The first day I tried to one up myself, I came up with the idea for Clyde to look like he'd gotten into the crayon bin to leave a note for the kids. He was even holding onto a green crayon when he was discovered. The kids totally ate it up:
The next day I got even crazier in my elfin adventures by having Clyde scribble his name on the bathroom mirror with my lipstick. I could kick my own ass for not having a video camera or anything in my hand to document when they found him, because they were absolutely speechless. They could not believe the balls on this little North Pole pixie to deface their mama's mirror like that.
And it was everything I could do to keep a straight face.
By far, though, the most trouble Clyde's gotten into was the day he dumped powdered sugar all over the kitchen counter and traced his name into it:
The first thing out of my kids' mouths was, "Whoa!
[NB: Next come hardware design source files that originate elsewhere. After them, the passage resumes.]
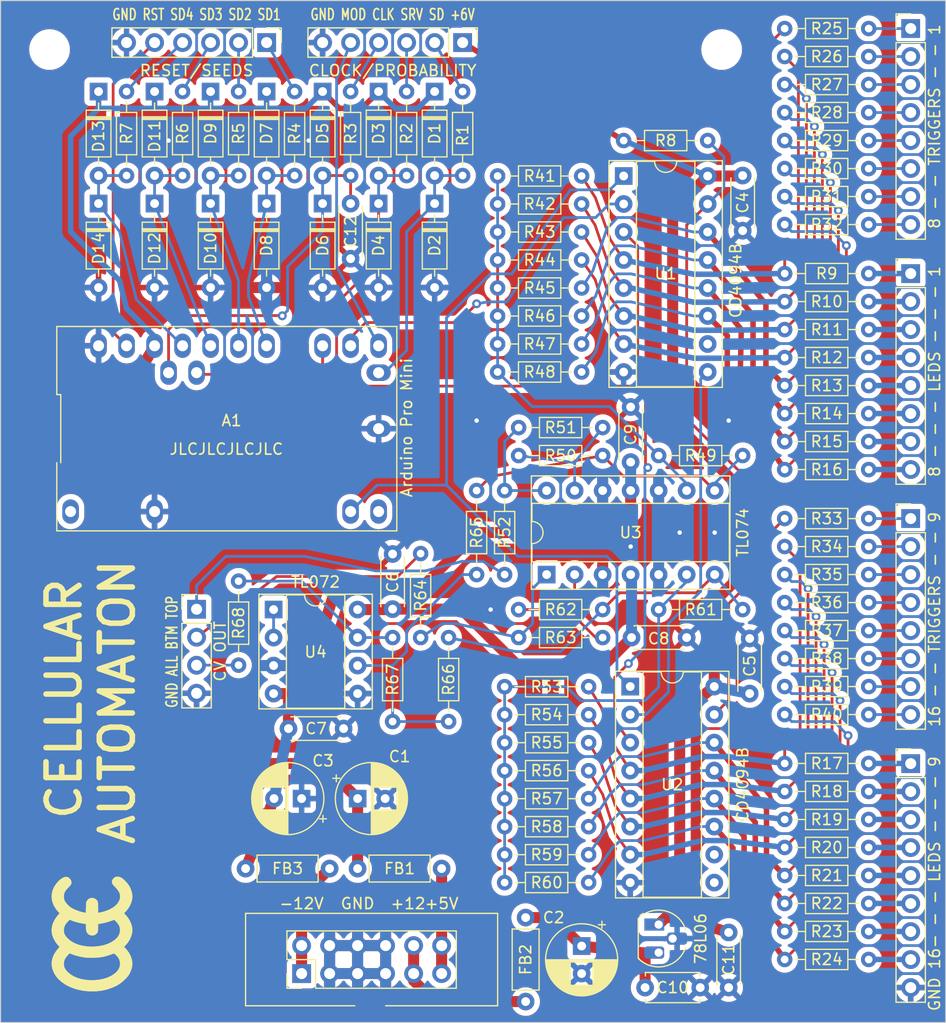
<source format=kicad_pcb>
(kicad_pcb (version 20221018) (generator pcbnew)

  (general
    (thickness 1.6)
  )

  (paper "A4")
  (layers
    (0 "F.Cu" signal)
    (31 "B.Cu" signal)
    (32 "B.Adhes" user "B.Adhesive")
    (33 "F.Adhes" user "F.Adhesive")
    (34 "B.Paste" user)
    (35 "F.Paste" user)
    (36 "B.SilkS" user "B.Silkscreen")
    (37 "F.SilkS" user "F.Silkscreen")
    (38 "B.Mask" user)
    (39 "F.Mask" user)
    (40 "Dwgs.User" user "User.Drawings")
    (41 "Cmts.User" user "User.Comments")
    (42 "Eco1.User" user "User.Eco1")
    (43 "Eco2.User" user "User.Eco2")
    (44 "Edge.Cuts" user)
    (45 "Margin" user)
    (46 "B.CrtYd" user "B.Courtyard")
    (47 "F.CrtYd" user "F.Courtyard")
    (48 "B.Fab" user)
    (49 "F.Fab" user)
    (50 "User.1" user)
    (51 "User.2" user)
    (52 "User.3" user)
    (53 "User.4" user)
    (54 "User.5" user)
    (55 "User.6" user)
    (56 "User.7" user)
    (57 "User.8" user)
    (58 "User.9" user)
  )

  (setup
    (pad_to_mask_clearance 0)
    (pcbplotparams
      (layerselection 0x00010fc_ffffffff)
      (plot_on_all_layers_selection 0x0000000_00000000)
      (disableapertmacros false)
      (usegerberextensions false)
      (usegerberattributes true)
      (usegerberadvancedattributes true)
      (creategerberjobfile true)
      (dashed_line_dash_ratio 12.000000)
      (dashed_line_gap_ratio 3.000000)
      (svgprecision 4)
      (plotframeref false)
      (viasonmask false)
      (mode 1)
      (useauxorigin false)
      (hpglpennumber 1)
      (hpglpenspeed 20)
      (hpglpendiameter 15.000000)
      (dxfpolygonmode true)
      (dxfimperialunits true)
      (dxfusepcbnewfont true)
      (psnegative false)
      (psa4output false)
      (plotreference true)
      (plotvalue true)
      (plotinvisibletext false)
      (sketchpadsonfab false)
      (subtractmaskfromsilk false)
      (outputformat 1)
      (mirror false)
      (drillshape 1)
      (scaleselection 1)
      (outputdirectory "")
    )
  )

  (net 0 "")
  (net 1 "+5V")
  (net 2 "GND")
  (net 3 "+12V")
  (net 4 "-12V")
  (net 5 "+6V")
  (net 6 "Net-(A1-A5)")
  (net 7 "Net-(A1-A4)")
  (net 8 "Net-(A1-A0)")
  (net 9 "Net-(A1-A1)")
  (net 10 "Net-(A1-A2)")
  (net 11 "Net-(A1-A3)")
  (net 12 "Net-(J16-Pin_11)")
  (net 13 "Net-(J16-Pin_10)")
  (net 14 "Net-(J16-Pin_1)")
  (net 15 "/SDPRB")
  (net 16 "/SRVPRB")
  (net 17 "/CLK{slash}CV")
  (net 18 "/CLKMODE")
  (net 19 "/SD1")
  (net 20 "/SD2")
  (net 21 "/SD3")
  (net 22 "/SD4")
  (net 23 "/RST")
  (net 24 "/L1")
  (net 25 "/L2")
  (net 26 "/L3")
  (net 27 "/L4")
  (net 28 "/L5")
  (net 29 "/L6")
  (net 30 "/L7")
  (net 31 "/L8")
  (net 32 "/L9")
  (net 33 "/L10")
  (net 34 "/L11")
  (net 35 "/L12")
  (net 36 "/L13")
  (net 37 "/L14")
  (net 38 "/L15")
  (net 39 "/L16")
  (net 40 "/CV_TOP")
  (net 41 "/CV_BTM")
  (net 42 "/CV_ALL")
  (net 43 "/T1")
  (net 44 "/T2")
  (net 45 "/T3")
  (net 46 "/T4")
  (net 47 "/T5")
  (net 48 "/T6")
  (net 49 "/T7")
  (net 50 "/T8")
  (net 51 "/T9")
  (net 52 "/T10")
  (net 53 "/T11")
  (net 54 "/T12")
  (net 55 "/T13")
  (net 56 "/T14")
  (net 57 "/T15")
  (net 58 "/T16")
  (net 59 "/OUT_EN")
  (net 60 "/QA1")
  (net 61 "/QA2")
  (net 62 "/QA3")
  (net 63 "/QA4")
  (net 64 "/QA5")
  (net 65 "/QA6")
  (net 66 "/QA7")
  (net 67 "/QA8")
  (net 68 "/QB1")
  (net 69 "/QB2")
  (net 70 "/QB3")
  (net 71 "/QB4")
  (net 72 "/QB5")
  (net 73 "/QB6")
  (net 74 "/QB7")
  (net 75 "/QB8")
  (net 76 "Net-(U3A--)")
  (net 77 "Net-(R49-Pad2)")
  (net 78 "Net-(U3D--)")
  (net 79 "Net-(R51-Pad2)")
  (net 80 "Net-(U3B--)")
  (net 81 "Net-(R61-Pad2)")
  (net 82 "Net-(U3C--)")
  (net 83 "Net-(R63-Pad2)")
  (net 84 "Net-(U4A--)")
  (net 85 "Net-(R67-Pad2)")
  (net 86 "/STROBE")
  (net 87 "/DATA")
  (net 88 "/CLOCK")
  (net 89 "Net-(U1-Qs)")
  (net 90 "unconnected-(U1-Q's-Pad10)")
  (net 91 "unconnected-(U2-Qs-Pad9)")
  (net 92 "unconnected-(U2-Q's-Pad10)")
  (net 93 "Net-(U4B--)")
  (net 94 "unconnected-(A1-TX0-Pad1)")
  (net 95 "unconnected-(A1-D9-Pad12)")
  (net 96 "Net-(A1-A7)")

  (footprint "Diode_THT:D_DO-35_SOD27_P7.62mm_Horizontal" (layer "F.Cu") (at 126.365 66.04 -90))

  (footprint "Resistor_THT:R_Axial_DIN0204_L3.6mm_D1.6mm_P7.62mm_Horizontal" (layer "F.Cu") (at 183.515 74.93))

  (footprint "Resistor_THT:R_Axial_DIN0204_L3.6mm_D1.6mm_P7.62mm_Horizontal" (layer "F.Cu") (at 165.1 68.62 180))

  (footprint "Resistor_THT:R_Axial_DIN0204_L3.6mm_D1.6mm_P7.62mm_Horizontal" (layer "F.Cu") (at 183.515 107.315))

  (footprint "Resistor_THT:R_Axial_DIN0204_L3.6mm_D1.6mm_P7.62mm_Horizontal" (layer "F.Cu") (at 183.515 55.245))

  (footprint "Diode_THT:D_DO-35_SOD27_P7.62mm_Horizontal" (layer "F.Cu") (at 121.285 66.04 -90))

  (footprint "Resistor_THT:R_Axial_DIN0204_L3.6mm_D1.6mm_P7.62mm_Horizontal" (layer "F.Cu") (at 165.1 73.7 180))

  (footprint "Resistor_THT:R_Axial_DIN0204_L3.6mm_D1.6mm_P7.62mm_Horizontal" (layer "F.Cu") (at 167.005 105.41 180))

  (footprint "Inductor_THT:L_Axial_L5.3mm_D2.2mm_P7.62mm_Horizontal_Vishay_IM-1" (layer "F.Cu") (at 144.78 126.365))

  (footprint "Connector_PinHeader_2.54mm:PinHeader_1x08_P2.54mm_Vertical" (layer "F.Cu") (at 194.945 94.615))

  (footprint "Resistor_THT:R_Axial_DIN0204_L3.6mm_D1.6mm_P7.62mm_Horizontal" (layer "F.Cu") (at 183.515 129.53))

  (footprint "CGE_footprints:CGE_logo" (layer "F.Cu") (at 120.6754 132.3086 90))

  (footprint "Package_DIP:DIP-14_W7.62mm_Socket" (layer "F.Cu") (at 161.925 99.695 90))

  (footprint "Resistor_THT:R_Axial_DIN0204_L3.6mm_D1.6mm_P7.62mm_Horizontal" (layer "F.Cu") (at 183.515 116.83))

  (footprint "Resistor_THT:R_Axial_DIN0204_L3.6mm_D1.6mm_P7.62mm_Horizontal" (layer "F.Cu") (at 172.085 102.87))

  (footprint "Resistor_THT:R_Axial_DIN0204_L3.6mm_D1.6mm_P7.62mm_Horizontal" (layer "F.Cu") (at 183.515 90.17))

  (footprint "Resistor_THT:R_Axial_DIN0204_L3.6mm_D1.6mm_P7.62mm_Horizontal" (layer "F.Cu") (at 149.225 55.88 -90))

  (footprint "Resistor_THT:R_Axial_DIN0204_L3.6mm_D1.6mm_P7.62mm_Horizontal" (layer "F.Cu") (at 183.515 97.155))

  (footprint "Resistor_THT:R_Axial_DIN0204_L3.6mm_D1.6mm_P7.62mm_Horizontal" (layer "F.Cu") (at 172.085 88.9))

  (footprint "Capacitor_THT:CP_Radial_D6.3mm_P2.50mm" (layer "F.Cu") (at 165.1 133.39 -90))

  (footprint "Diode_THT:D_DO-35_SOD27_P7.62mm_Horizontal" (layer "F.Cu") (at 136.525 55.88 -90))

  (footprint "Resistor_THT:R_Axial_DIN0204_L3.6mm_D1.6mm_P7.62mm_Horizontal" (layer "F.Cu") (at 128.905 55.88 -90))

  (footprint "Resistor_THT:R_Axial_DIN0204_L3.6mm_D1.6mm_P7.62mm_Horizontal" (layer "F.Cu") (at 150.495 105.41 90))

  (footprint "Resistor_THT:R_Axial_DIN0204_L3.6mm_D1.6mm_P7.62mm_Horizontal" (layer "F.Cu") (at 165.735 120.025 180))

  (footprint "Resistor_THT:R_Axial_DIN0204_L3.6mm_D1.6mm_P7.62mm_Horizontal" (layer "F.Cu") (at 133.985 55.88 -90))

  (footprint "Resistor_THT:R_Axial_DIN0204_L3.6mm_D1.6mm_P7.62mm_Horizontal" (layer "F.Cu") (at 183.515 124.45))

  (footprint "Resistor_THT:R_Axial_DIN0204_L3.6mm_D1.6mm_P7.62mm_Horizontal" (layer "F.Cu") (at 183.515 65.405))

  (footprint "Connector_PinHeader_2.54mm:PinHeader_1x06_P2.54mm_Vertical" (layer "F.Cu") (at 154.305 51.435 -90))

  (footprint "MountingHole:MountingHole_3.2mm_M3" (layer "F.Cu") (at 116.84 52.07))

  (footprint "Resistor_THT:R_Axial_DIN0204_L3.6mm_D1.6mm_P7.62mm_Horizontal" (layer "F.Cu") (at 183.515 112.395))

  (footprint "Resistor_THT:R_Axial_DIN0204_L3.6mm_D1.6mm_P7.62mm_Horizontal" (layer "F.Cu") (at 165.1 78.78 180))

  (footprint "Diode_THT:D_DO-35_SOD27_P7.62mm_Horizontal" (layer "F.Cu") (at 131.445 55.88 -90))

  (footprint "Resistor_THT:R_Axial_DIN0204_L3.6mm_D1.6mm_P7.62mm_Horizontal" (layer "F.Cu") (at 153.035 105.41 -90))

  (footprint "Diode_THT:D_DO-35_SOD27_P7.62mm_Horizontal" (layer "F.Cu") (at 141.605 66.04 -90))

  (footprint "Diode_THT:D_DO-35_SOD27_P7.62mm_Horizontal" (layer "F.Cu") (at 146.685 66.04 -90))

  (footprint "Connector_PinHeader_2.54mm:PinHeader_1x06_P2.54mm_Vertical" (layer "F.Cu") (at 136.525 51.435 -90))

  (footprint "Package_DIP:DIP-8_W7.62mm_Socket" (layer "F.Cu")
    (tstamp 60f0744d-1d8c-43eb-9a70-49bc9d786241)
    (at 137.16 102.87)
    (descr "8-lead though-hole mounted DIP package, row spacing 7.62 mm (300 mils), Socket")
    (tags "THT DIP DIL PDIP 2.54mm 7.62mm 300mil Socket")
    (property "Sheetfile" "CellularAutomaton.kicad_sch")
    (property "Sheetname" "")
    (property "ki_description" "Dual Low-Noise JFET-Input Operational Amplifiers, DIP-8/SOIC-8")
    (property "ki_keywords" "dual opamp")
    (path "/6d80e45f-e572-46ab-85d2-15f5667aa5c7")
    (attr through_hole)
    (fp_text reference "U4" (at 3.81 3.85) (layer "F.SilkS")
        (effects (font (size 1 1) (thickness 0.15)))
      (tstamp 084750f5-ca38-4134-95aa-a53b8620aa97)
    )
    (fp_text value "TL072" (at 3.81 -2.5) (layer "F.Fab")
        (effects (font (size 1 1) (thickness 0.15)))
      (tstamp 2646cd95-c423-4687-8bd6-140ee0aef27a)
    )
    (fp_text user "TL072" (at 3.81 -2.5 unlocked) (layer "F.SilkS")
        (effects (font (size 1 1) (thickness 0.15)))
      (tstamp f8510328-934e-46d1-be0c-29b0b28c62d4)
    )
    (fp_text user "${REFERENCE}" (at 3.81 3.81) (layer "F.Fab")
        (effects (font (size 1 1) (thickness 0.15)))
      (tstamp 1b10f68f-6383-4472-9947-88b51632ce75)
    )
    (fp_line (start -1.33 -1.39) (end -1.33 9.01)
      (stroke (width 0.12) (type solid)) (layer "F.SilkS") (tstamp d85635e2-69e7-4cc4-8eb9-439dd77a1768))
    (fp_line (start -1.33 9.01) (end 8.95 9.01)
      (stroke (width 0.12) (type solid)) (layer "F.SilkS") (tstamp 9fa21a52-4243-4f8e-9688-baedd4da4856))
    (fp_line (start 1.16 -1.33) (end 1.16 8.95)
      (stroke (width 0.12) (type solid)) (layer "F.SilkS") (tstamp ab867303-9464-4826-8102-8e5411c06419))
    (fp_line (start 1.16 8.95) (end 6.46 8.95)
      (stroke (width 0.12) (type solid)) (layer "F.SilkS") (tstamp 8a84ead9-a648-4601-8edd-272bf123df85))
    (fp_line (start 2.81 -1.33) (end 1.16 -1.33)
      (stroke (width 0.12) (type solid)) (layer "F.SilkS") (tstamp 0b50d5b3-6c9d-4dce-95e7-2c1c8d2fb420))
    (fp_line (start 6.46 -1.33) (end 4.81 -1.33)
      (stroke (width 0.12) (type solid)) (layer "F.SilkS") (tstamp d97fea9a-4ac5-4385-b8a1-f0a1fdb1bb31))
    (fp_line (start 6.46 8.95) (end 6.46 -1.33)
      (stroke (width 0.12) (type solid)) (layer "F.SilkS") (tstamp 45d61ac5-1ad7-493b-8ec6-6c6f8ea87065))
    (fp_line (start 8.95 -1.39) (end -1.33 -1.39)
      (stroke (width 0.12) (type solid)) (layer "F.SilkS") (tstamp ea074902-3164-46fb-968c-e8748b01ab0e))
    (fp_line (start 8.95 9.01) (end 8.95 -1.39)
      (stroke (width 0.12) (type solid)) (layer "F.SilkS") (tstamp 0ad3b1cd-1eb6-41a2-89a7-ab5376030d72))
    (fp_arc (start 4.81 -1.33) (mid 3.81 -0.33) (end 2.81 -1.33)
      (stroke (width 0.12) (type solid)) (layer "F.SilkS") (tstamp 9535f305-1501-4025-b3d1-77a49eb64338))
    (fp_line (start -1.55 -1.6) (end -1.55 9.2)
      (stroke (width 0.05) (type solid)) (layer "F.CrtYd") (tstamp d59f4412-a1b8-484e-9d28-73604074888a))
    (fp_line (start -1.55 9.2) (end 9.15 9.2)
      (stroke (width 0.05) (type solid)) (layer "F.CrtYd") (tstamp 678f25e2-8b0c-4fed-a4ff-581edb4a7bc1))
    (fp_line (start 9.15 -1.6) (end -1.55 -1.6)
      (stroke (width 0.05) (type solid)) (layer "F.CrtYd") (tstamp f7cadc69-b413-44ee-8831-7ebf1e69af41))
    (fp_line (start 9.15 9.2) (end 9.15 -1.6)
      (stroke (width 0.05) (type solid)) (layer "F.CrtYd") (tstamp 6656fe7c-c045-410f-8d0a-62721ed97edc))
    (fp_line (start -1.27 -1.33) (end -1.27 8.95)
      (stroke (width 0.1) (type solid)) (layer "F.Fab") (tstamp d235513a-cdc5-4ffb-99b9-5fc62bfe22cf))
    (fp_line (start -1.27 8.95) (end 8.89 8.95)
      (stroke (width 0.1) (type solid)) (layer "F.Fab") (tstamp fc96bfa8-c5c5-451e-80bd-83efd55617c4))
    (fp_line (start 0.635 -0.27) (end 1.635 -1.27)
      (stroke (width 0.1) (type solid)) (layer "F.Fab") (tstamp 9e5c325d-b213-4610-bc89-fe37b751e5bc))
    (fp_line (start 0.635 8.89) (end 0.635 -0.27)
      (stroke (width 0.1) (t
... [1707719 chars truncated]
</source>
Daddy's gonna be sooooooo mad!" Of course they were giggling like crazy as they tattled on their little holiday hellraiser. I'm pretty sure they were living vicariously through Clyde cause they know they'd be in deep shit if THEY'D done the things that Clyde had done.
My husband tells me that I better not go too overboard with the elf shenanigans or else the kids are gonna start to catch onto me. However, I'm just trying to have as much fun with it as I can, for I fear that this might very well be our last official year of them believing in the whole magic of Santa. And hell, if I'm gonna go out, then I'm gonna go out with a bang and mother effin' bells on my toes, dammit!